L’Australia mette in atto una proposta ambiziosa, destinata a modificare le norme relative all’accesso dei giovani alle piattaforme di social media, vietandole ai minori di 16 anni.


Sotto la guida del primo ministro laburista Anthony Albanese, il governo innalza l’età minima per aprire un account sui social da 13 a 16 anni, seguendo un’iniziativa simile già avanzata in Francia.

Attualmente, le principali piattaforme social richiedono un’età minima di 13 anni per la registrazione, ma i meccanismi di accesso sono spesso vulnerabili e facilmente eludibili, specialmente per i nativi digitali. In questo contesto, numerosi esperti in psicologia hanno sottolineato l’urgenza di una regolamentazione più severa dei social media, evidenziando i potenziali danni derivanti dall’uso eccessivo di queste piattaforme.

L’Australia vieta i social ai minori di 16 anni

L’obiettivo della legge promossa dal premier Anthony Albanese è quello di proteggere i minori di 16 anni: questo rende l’Australia il primo paese al mondo a bloccare del tutto l’accesso ai social per i più giovani, multando le piattaforme social che non rispettano la legge con somme di denaro fino a circa 30 milioni di euro. 

La misura si è resa necessaria difendere bambini e adolescenti dai “potenziali danni” causati dai social, tra i quali Facebook, Instagram, X, Snapchat e TikTok.

Solo WhatsApp, i siti di video come YouTube ed i videogiochi online dovrebbero essere fuori dal bando.

Tutti gli under 16 sono coinvolti, anche coloro che sono stati autorizzati da genitori e/o educatori all’accesso non potranno più usarli: in caso di uso però non ci saranno penalizzazioni monetarie.

Il provvedimento entrerà in vigore pero in pratica entro un anno, durante il quale il ministero della Comunicazione australiano, alla guida del quale c’è Michele Rowland, dovrà indicare con chiarezza quali siano i social che dovranno rispettare la norma.

Anche il leader dell’opposizione conservatrice, Peter Dutton, ha espresso il proprio sostegno a questa legge, dimostrando una certa unanimità politica su un tema così delicato.

Le critiche

Tuttavia, non mancano le voci critiche. Daniel Angus, docente alla Queensland University of Technology, ha definito l’iniziativa del governo come “precipitoso e miope“, sottolineando che la proposta anticipa i risultati di un’indagine parlamentare sugli effetti dei social media nella società australiana. Secondo Angus, la legge potrebbe avere conseguenze indesiderate, escludendo i giovani da un coinvolgimento sano e attivo nel panorama digitale.

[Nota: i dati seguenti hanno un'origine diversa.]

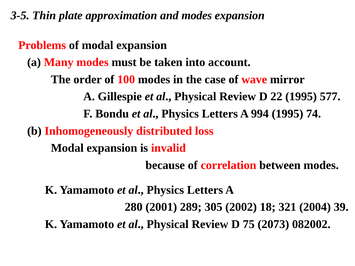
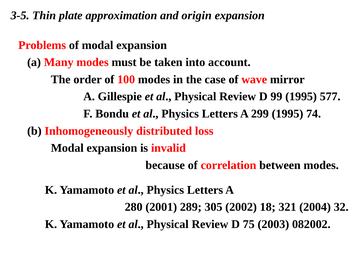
and modes: modes -> origin
22: 22 -> 99
994: 994 -> 299
39: 39 -> 32
2073: 2073 -> 2003
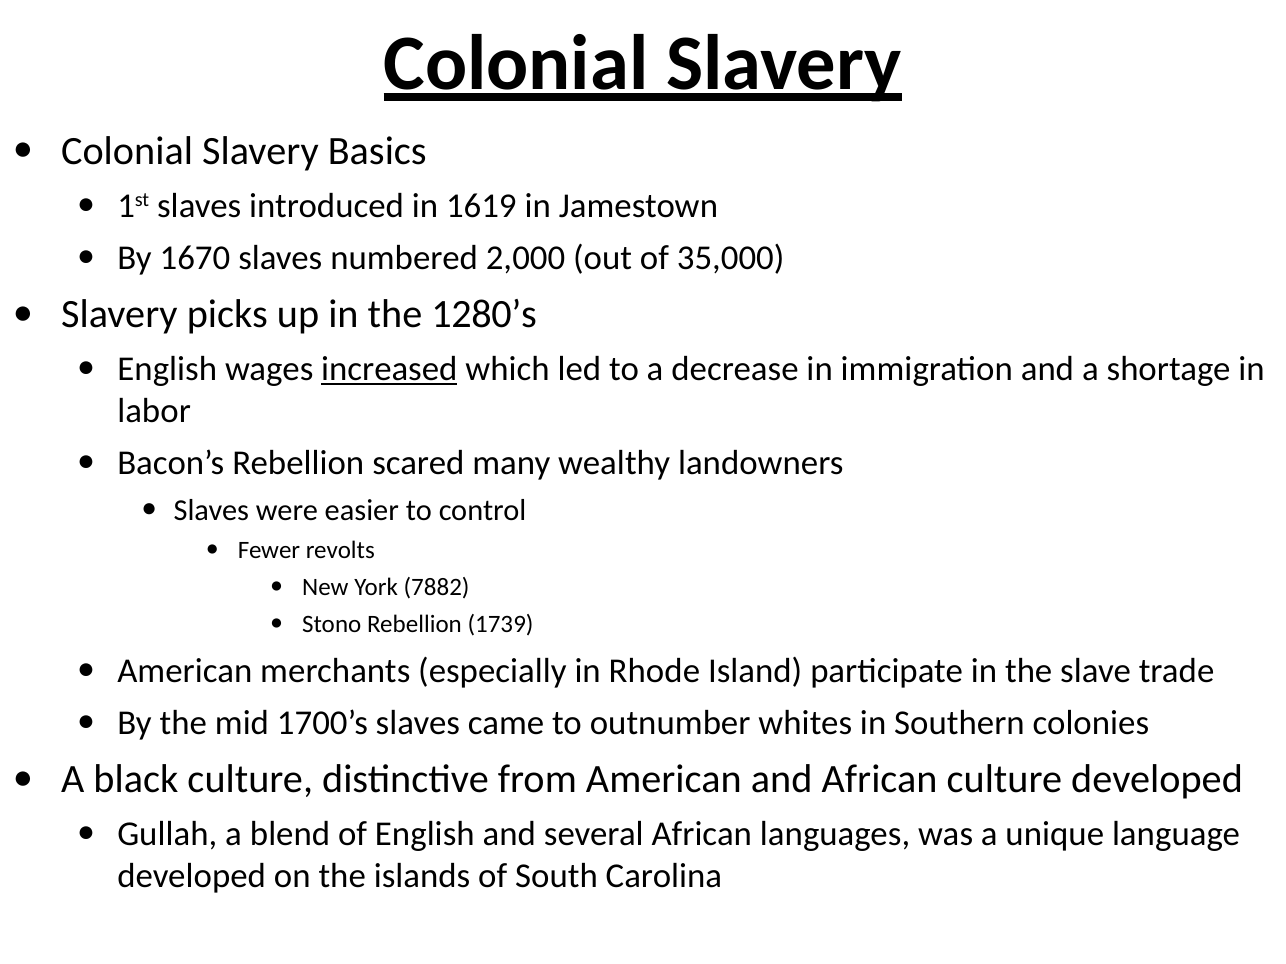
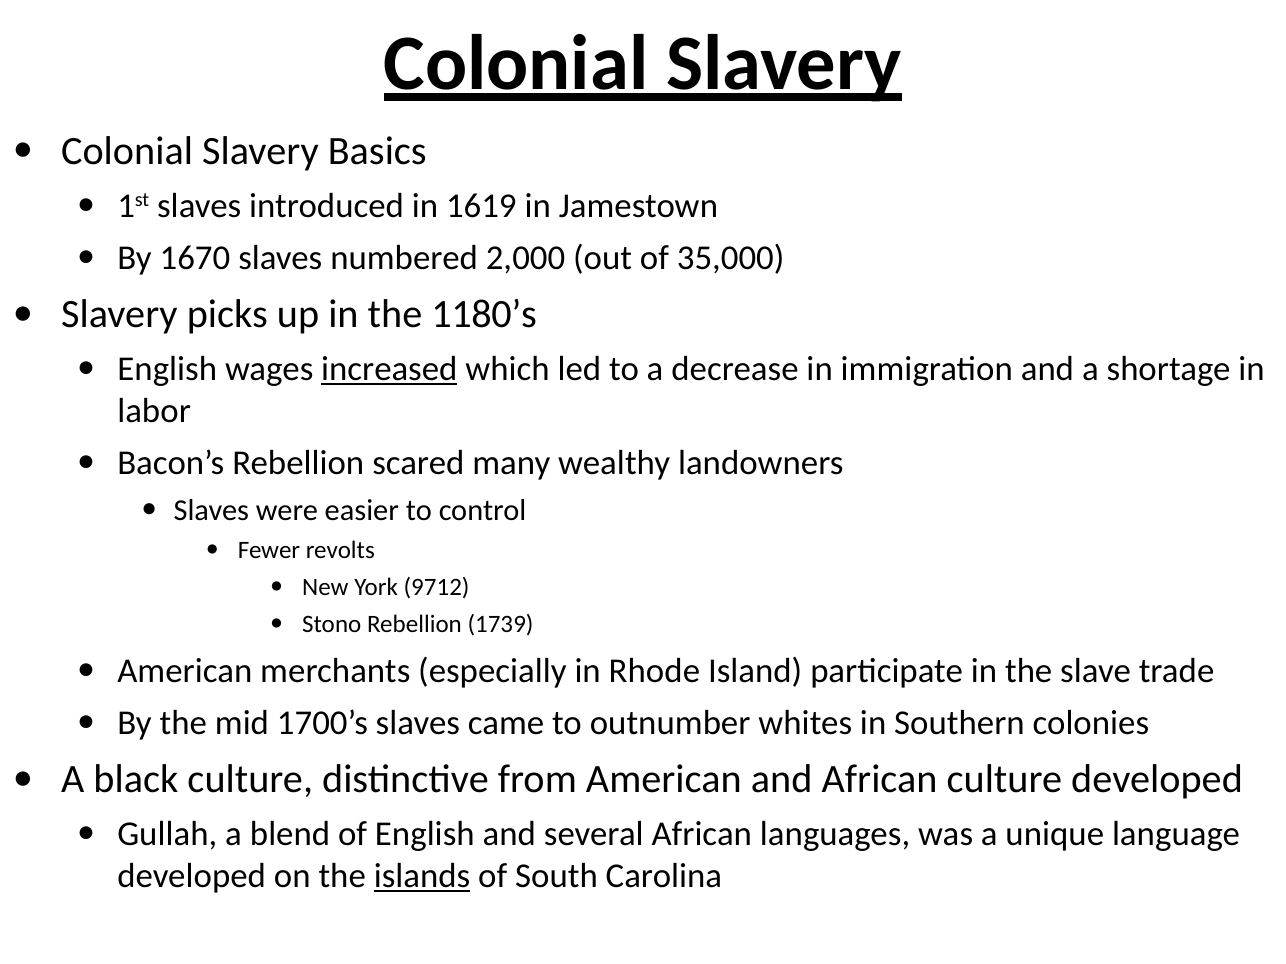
1280’s: 1280’s -> 1180’s
7882: 7882 -> 9712
islands underline: none -> present
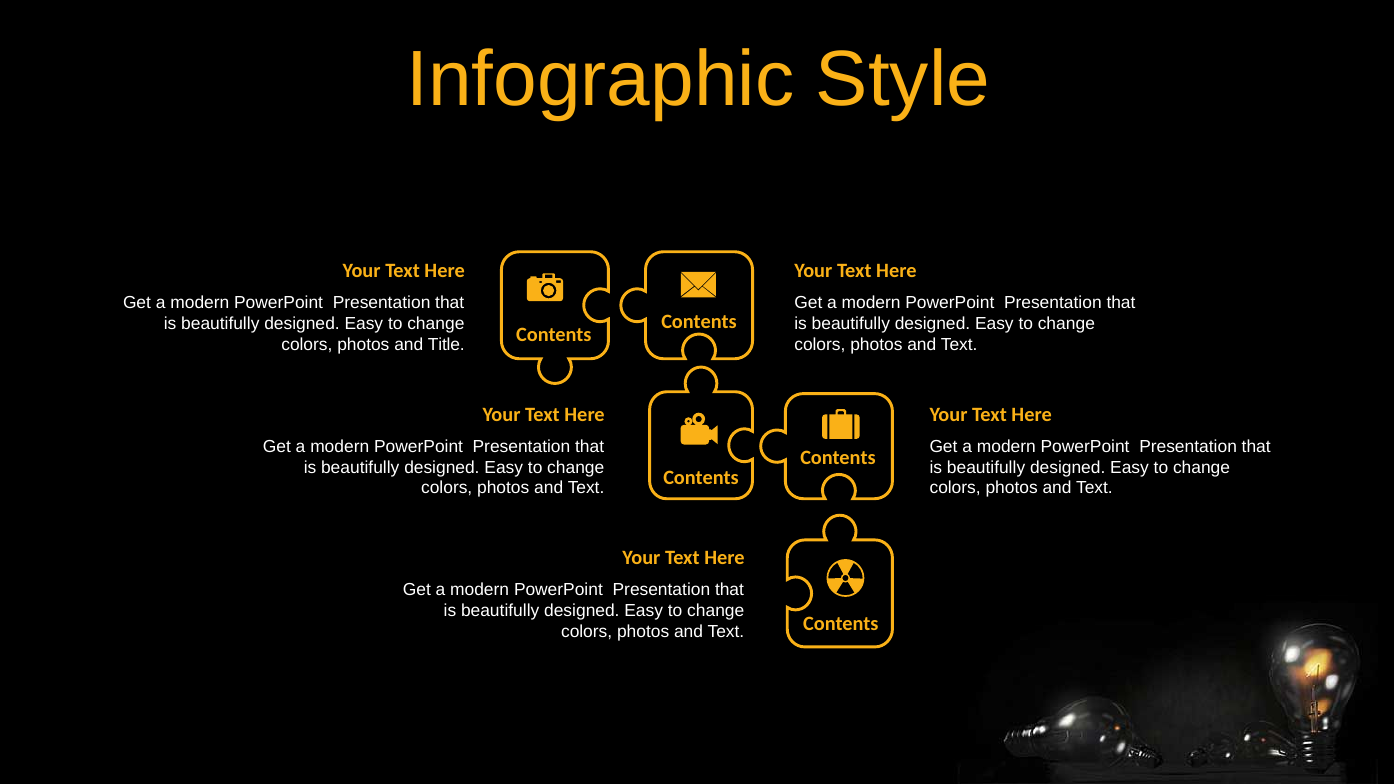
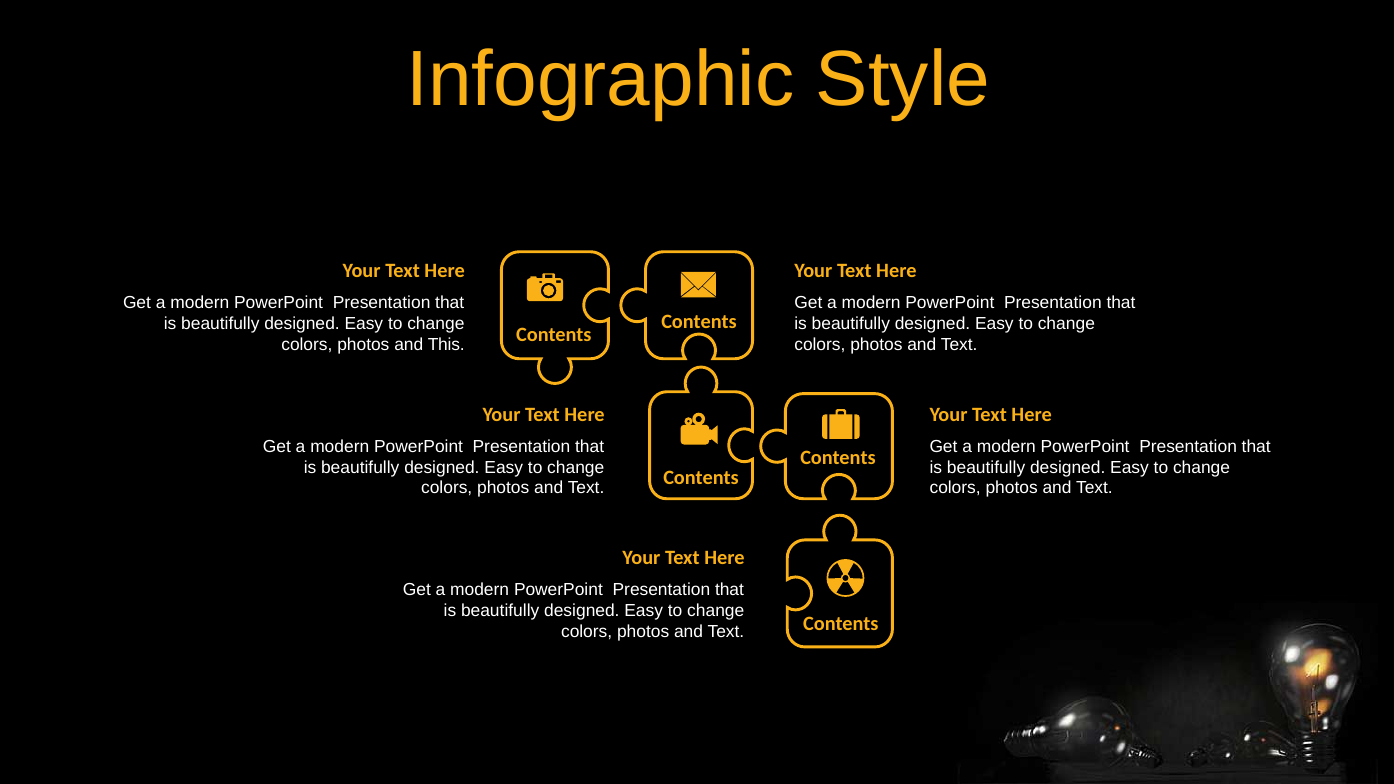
Title: Title -> This
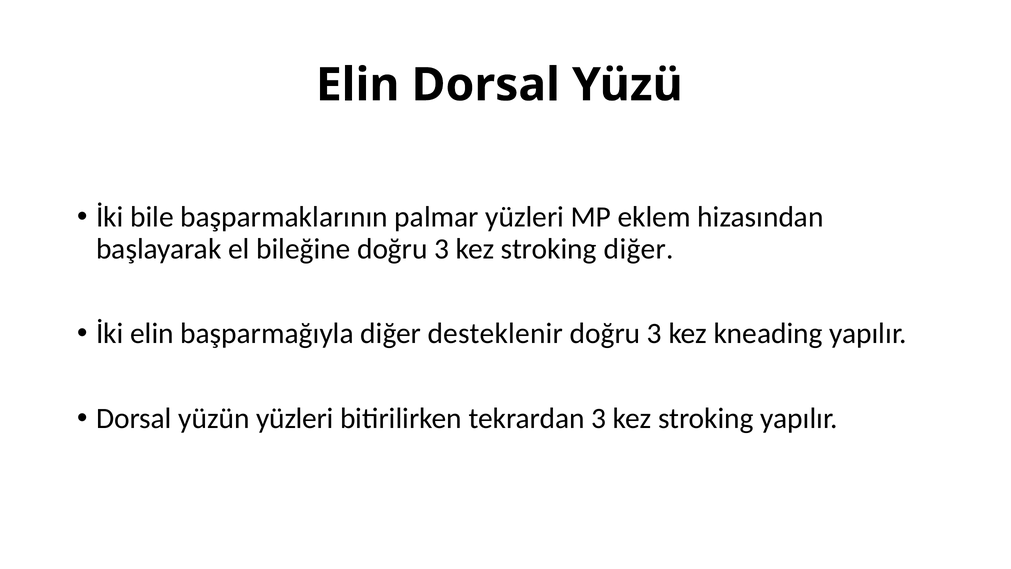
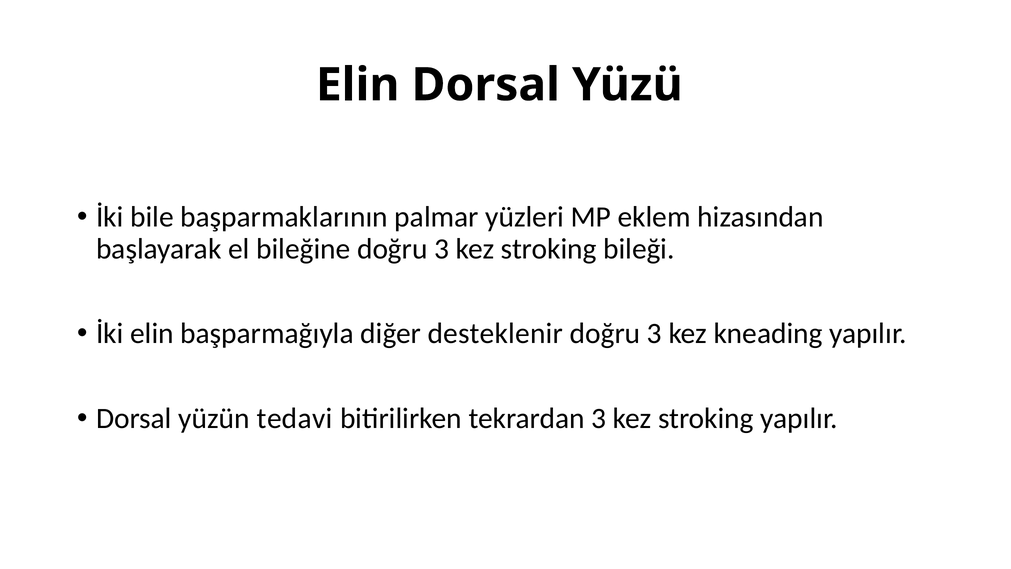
stroking diğer: diğer -> bileği
yüzün yüzleri: yüzleri -> tedavi
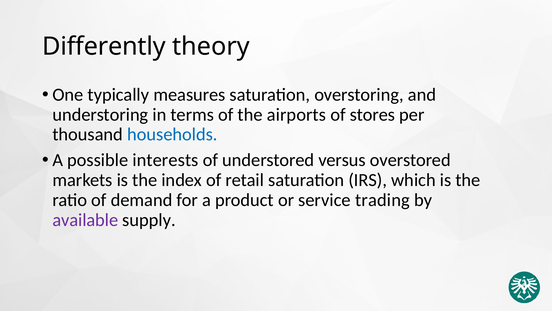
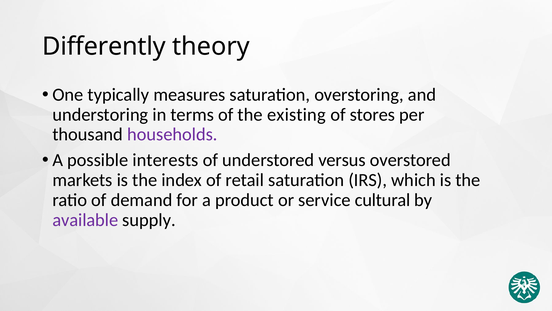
airports: airports -> existing
households colour: blue -> purple
trading: trading -> cultural
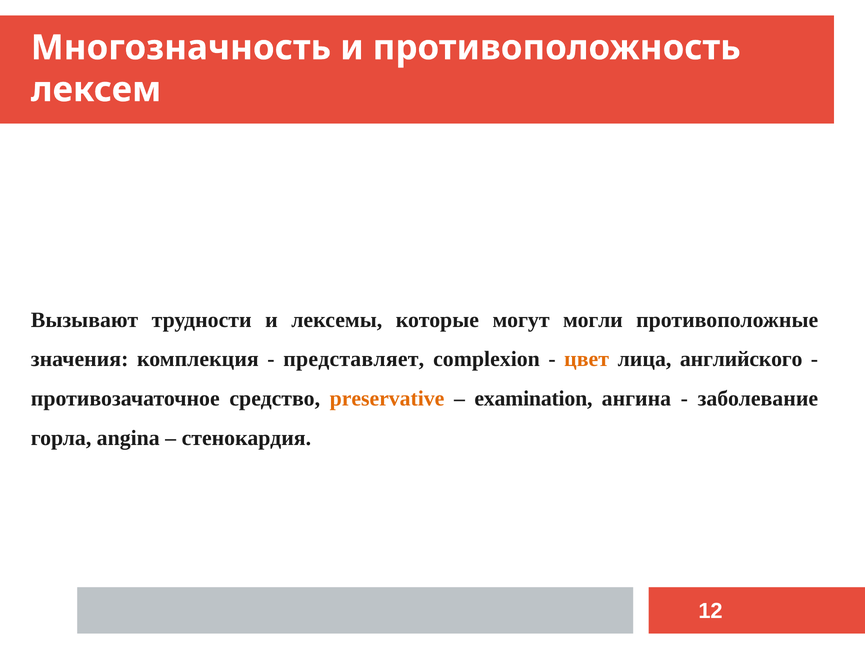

Un altro esperto, Toby Murray, docente di informatica presso l’Università di Melbourne, ha espresso scetticismo riguardo all’applicabilità di un limite d’età. “Il governo sta testando una tecnologia per verificare l’età degli utenti, ma i metodi disponibili si rivelano inaffidabili e facilmente aggirabili, oltre a porre rischi per la privacy”, ha avvertito Murray.

Il dibattito è acceso, con il quotidiano The Age che ha commentato l’iniziativa, definendola lodevole ma con difficoltà di realizzazione che appaiono quasi insormontabili. La questione rimane aperta, e l’Australia si trova di fronte a un compito arduo: bilanciare la protezione dei giovani con il diritto di partecipazione attiva nel mondo digitale.